The NAACP and other black groups urged Obama to resist deep cuts to housing assistance or safety net programs, saying it would disproportionately hurt urban areas with high poverty and unemployment. The U.S. poverty rate currently stands at 14.3 percent, with the ranks of the working-age poor at the highest level since the 1960s. Some analysts believe the poverty rate will climb higher when new figures are released in September.

“Typically in recessions, minorities suffer from being last hired and first fired. They are likely to lose jobs more rapidly at the beginning of the recession, and are far slower to gain jobs as the economy recovers,” said Harrison, who is now a sociologist at Howard University. “One suspects that blacks who lost jobs in the recession, or who have tried to help family members or relatives who did, have now spent whatever savings or other cashable assets they had.”

Other findings:

—About 35 percent of black households and 31 percent of Hispanic households had zero or negative net worth in 2009, compared with 15 percent of white households. In 2005, the comparable shares were 29 percent for blacks, 23 percent for Hispanics and 11 percent for whites.

—Asians lost their top ranking to whites in median household wealth, dropping from $168,103 in 2005 to $78,066 in 2009. Like Hispanics, many Asians were concentrated in states like California hit hard by the housing downturn. More recent arrivals of new Asian immigrants, who tend to be poor, also pushed down their median wealth.

—Across all race and ethnic groups, the wealth gap between rich and poor widened.

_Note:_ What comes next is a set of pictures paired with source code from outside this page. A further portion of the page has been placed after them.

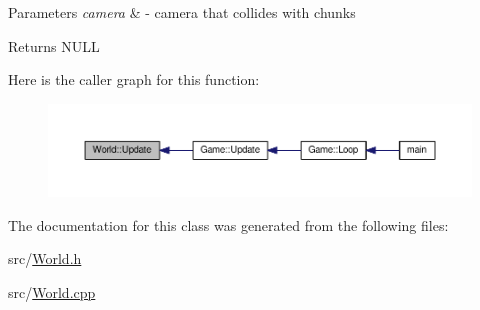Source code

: \begin{DoxyParams}{Parameters}
{\em camera} & -\/ camera that collides with chunks\\
\hline
\end{DoxyParams}
\begin{DoxyReturn}{Returns}
N\+U\+L\+L 
\end{DoxyReturn}


Here is the caller graph for this function\+:\nopagebreak
\begin{figure}[H]
\begin{center}
\leavevmode
\includegraphics[width=350pt]{class_world_a48ae860aaeca4178c206900fa6a7871b_icgraph}
\end{center}
\end{figure}




The documentation for this class was generated from the following files\+:\begin{DoxyCompactItemize}
\item 
src/\hyperlink{_world_8h}{World.\+h}\item 
src/\hyperlink{_world_8cpp}{World.\+cpp}\end{DoxyCompactItemize}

The share of wealth held by the top 10 percent of U.S. households increased from 49 percent in 2005 to 56 percent in 2009. The threshold for entry into the wealthiest top 10 percent, however, dipped lower: from $646,327 in 2005 to $598,435.

The numbers are based on the Census Bureau’s Survey of Income and Program Participation, which sampled more than 36,000 households on wealth from September-December 2009. Census first began publishing wealth data from this survey, broken down by race and ethnicity, in 1984.